* [Required actions]
1. Reproduce word for word the part of the article on Kirk Wright's jailhouse suicide that starts at "This comes as" and ends at "Wright’s personal story.".
2. Extend the article on Kirk Wright's jailhouse suicide past its final sentence.

START Excerpt

A jailhouse suicide
By Christopher FailleKirk Wright killed himself Saturday morning in his cell in the South Fulton Municipal Regional Jail, in Union City, Georgia.
This comes as something of a shock. HedgeWorld has followed the story of Mr. Wright’s legal travails since his once high-flying asset management firm, International Management Associates LLC, seemed to dissolve overnightin February 2006. It offered the usual satisfaction of such stories – the chance to play armchair Sherlock Holmes, and then the opportunity to follow the work of the real-life investigators as they unraveled what had happened.
The unraveling will continue. The consequences of IMA’s self-destruction include a lawsuit by veterans of the National Football League against the NFL and its players’ association. That action will proceed unaffected by the end of Mr. Wright’s personal story.
But the manner of his death is sobering, and gives us an opportunity to reflect that a human being who has been tempted by the possibility of easy money, who has succumbed to that temptation, and who was subject to punishment for that fall, was nonetheless … a human being. His clay was our clay, his failings are our common failings, and our world is the lesser for his passage.

END Excerpt
START Data listing

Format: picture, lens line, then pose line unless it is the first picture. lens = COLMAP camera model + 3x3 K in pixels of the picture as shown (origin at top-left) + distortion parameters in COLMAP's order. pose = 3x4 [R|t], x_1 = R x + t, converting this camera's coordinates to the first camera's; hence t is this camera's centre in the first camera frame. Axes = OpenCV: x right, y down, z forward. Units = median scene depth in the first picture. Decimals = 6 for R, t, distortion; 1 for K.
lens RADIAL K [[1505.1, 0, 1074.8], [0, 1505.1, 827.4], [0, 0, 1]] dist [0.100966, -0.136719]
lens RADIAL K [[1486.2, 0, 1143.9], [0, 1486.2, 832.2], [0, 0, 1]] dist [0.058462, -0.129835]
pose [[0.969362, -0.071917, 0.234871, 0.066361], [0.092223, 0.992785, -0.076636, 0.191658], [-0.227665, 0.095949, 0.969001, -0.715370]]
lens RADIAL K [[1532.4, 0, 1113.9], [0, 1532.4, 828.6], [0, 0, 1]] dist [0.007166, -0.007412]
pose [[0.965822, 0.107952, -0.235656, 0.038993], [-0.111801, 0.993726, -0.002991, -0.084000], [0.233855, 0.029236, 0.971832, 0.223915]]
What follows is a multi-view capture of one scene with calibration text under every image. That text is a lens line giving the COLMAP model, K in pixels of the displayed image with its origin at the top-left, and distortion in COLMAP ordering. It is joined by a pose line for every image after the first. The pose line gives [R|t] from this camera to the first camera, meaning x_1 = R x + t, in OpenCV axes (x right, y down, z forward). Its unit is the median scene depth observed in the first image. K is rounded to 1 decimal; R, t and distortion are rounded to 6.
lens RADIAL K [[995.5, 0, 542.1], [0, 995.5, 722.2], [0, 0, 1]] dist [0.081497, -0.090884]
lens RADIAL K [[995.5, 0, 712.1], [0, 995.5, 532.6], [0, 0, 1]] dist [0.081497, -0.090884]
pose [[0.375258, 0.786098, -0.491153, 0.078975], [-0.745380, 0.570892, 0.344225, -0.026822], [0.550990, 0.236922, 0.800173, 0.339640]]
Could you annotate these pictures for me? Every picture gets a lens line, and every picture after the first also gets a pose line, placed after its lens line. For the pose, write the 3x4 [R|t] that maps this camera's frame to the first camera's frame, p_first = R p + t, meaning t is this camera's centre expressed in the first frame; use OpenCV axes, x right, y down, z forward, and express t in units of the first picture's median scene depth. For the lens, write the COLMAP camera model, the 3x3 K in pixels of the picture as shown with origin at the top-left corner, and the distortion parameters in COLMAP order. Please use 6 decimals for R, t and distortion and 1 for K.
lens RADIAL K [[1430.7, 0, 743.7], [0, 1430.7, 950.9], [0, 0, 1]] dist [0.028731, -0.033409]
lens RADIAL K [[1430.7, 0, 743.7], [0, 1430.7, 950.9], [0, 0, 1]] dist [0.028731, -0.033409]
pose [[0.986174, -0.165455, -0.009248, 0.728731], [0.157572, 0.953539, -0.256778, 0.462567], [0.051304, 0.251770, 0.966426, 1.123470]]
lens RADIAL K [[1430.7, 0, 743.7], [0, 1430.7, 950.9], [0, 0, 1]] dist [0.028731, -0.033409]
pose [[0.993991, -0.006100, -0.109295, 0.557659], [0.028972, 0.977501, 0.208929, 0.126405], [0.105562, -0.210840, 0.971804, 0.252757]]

END Data listing

* [Task-by-task outputs]
1.
This comes as something of a shock. HedgeWorld has followed the story of Mr. Wright’s legal travails since his once high-flying asset management firm, International Management Associates LLC, seemed to dissolve overnightin February 2006. It offered the usual satisfaction of such stories – the chance to play armchair Sherlock Holmes, and then the opportunity to follow the work of the real-life investigators as they unraveled what had happened.
The unraveling will continue. The consequences of IMA’s self-destruction include a lawsuit by veterans of the National Football League against the NFL and its players’ association. That action will proceed unaffected by the end of Mr. Wright’s personal story.

2.
We’re told that inmates who have recently been convicted are routinely put on a “security alert” where they’re watched for signs of suicidal reaction, then on a “suicide alert” is such signs are detected. Mr. Wright, then, would have been on security alert at the least, because he had been convicted Wednesday.
There should and will be an investigation, but at this point there is no reason to fault the facility or its officers. Fault may lie nowhere more specific than in what the ancients called “the tearfulness of things.”


June 3rd, 2008 at 11:16 pm
As to playing Sherlock Holmes, it obviously is not difficult to commit fraud on a grand scale when there is no legal requirment for transparency or fiduciary responsibility. It is troubling to think to what extent it is still going on.